● **Source passage**
*** Begin section ***
Reyes v. State

656 S.W.2d 168 | Tex. App. | 1983

OPINION

TIJERINA, Justice.

This is an appeal from a conviction for voluntary manslaughter. Appellant was charged by indictment with murder, however, the jury found him guilty of the lesser offense of voluntary manslaughter and assessed his punishment at twenty years’ confinement in the Texas Department of Corrections.

The first ground of error contends that the trial court committed error by refusing appellant’s second requested charge to the jury. The essential facts indicate that appellant and other patrons became involved in a fist fight as they were leaving the Godfather lounge at closing time. Appellant left the scene but returned later armed with a gun, and after an exchange of shots, Juan Montemayor was killed and Ruben Rodriguez wounded. Appellant’s version of the facts alleged that the bullets he fired ricocheted off a wall before striking the victim and that the gun was fired accidentally through fear and apprehension.
*** End section ***
● **To do**
1. In the Reyes v. State opinion, what punishment did the jury assess?
2. Pick up the Reyes v. State opinion after its last sentence and keep writing it.

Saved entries
*** Begin section ***
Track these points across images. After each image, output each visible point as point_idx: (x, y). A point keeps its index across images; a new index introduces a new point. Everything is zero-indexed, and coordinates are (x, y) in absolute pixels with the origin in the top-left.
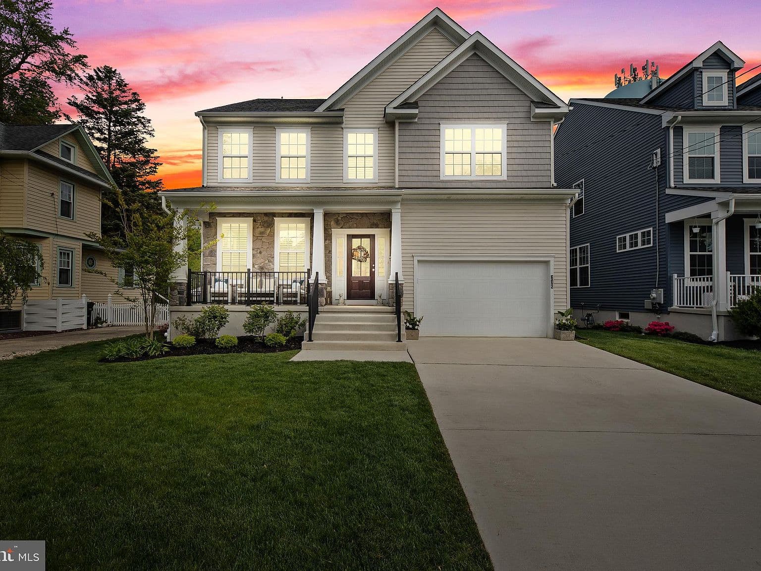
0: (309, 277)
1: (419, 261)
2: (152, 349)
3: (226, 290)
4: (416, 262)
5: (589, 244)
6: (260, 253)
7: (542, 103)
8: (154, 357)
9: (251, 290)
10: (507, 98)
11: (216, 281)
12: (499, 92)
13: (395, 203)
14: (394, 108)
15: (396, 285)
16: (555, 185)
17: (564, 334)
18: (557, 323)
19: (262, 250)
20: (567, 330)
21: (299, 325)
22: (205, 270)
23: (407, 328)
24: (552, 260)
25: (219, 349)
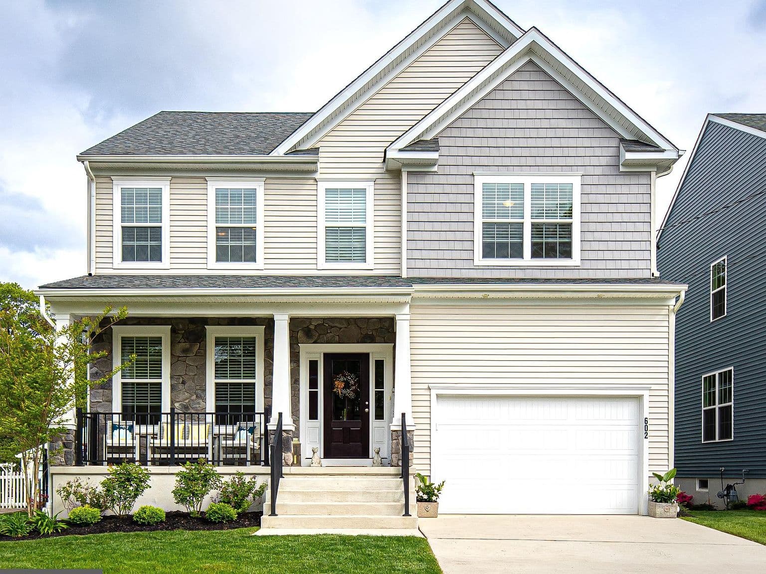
0: (267, 421)
1: (438, 396)
2: (45, 523)
3: (130, 443)
4: (434, 397)
5: (732, 368)
6: (183, 383)
7: (636, 142)
8: (47, 535)
9: (176, 441)
10: (582, 133)
11: (114, 427)
12: (568, 124)
13: (401, 304)
14: (400, 150)
15: (403, 433)
16: (657, 274)
17: (660, 508)
18: (652, 490)
19: (186, 378)
20: (666, 501)
21: (255, 494)
22: (94, 410)
23: (420, 500)
24: (646, 393)
25: (139, 525)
*** End section ***
● **Answers to each task**
1. Twenty years' confinement in the Texas Department of Corrections.

2.
Appellant’s requested charge number 2 is set forth:

You are instructed that a person commits an offense only if he voluntarily engages in conduct, including an act, an omission or possession. Conduct is not rendered involuntary merely because the person did not intend the results of his conduct. Therefore, if you believe from the evidence beyond a reasonable doubt *170that on the occasion in question the Defendant, JOHN HENRY REYES, did cause the death of JUAN MONTEMA-YOR by shooting him with a gun, as alleged in the indictment, but you further believe from the evidence, or you have a reasonable doubt thereof, that the death was the result of an accidental ricochet bullet striking the deceased, which bullet was discharged by the Defendant from a gun as an immediate reaction from fear or apprehension out of what may have reasonably appeared to the Defendant to be an attack on him, and was not the voluntary act or conduct of the Defendant, you will acquit the Defendant and say by your verdict not guilty.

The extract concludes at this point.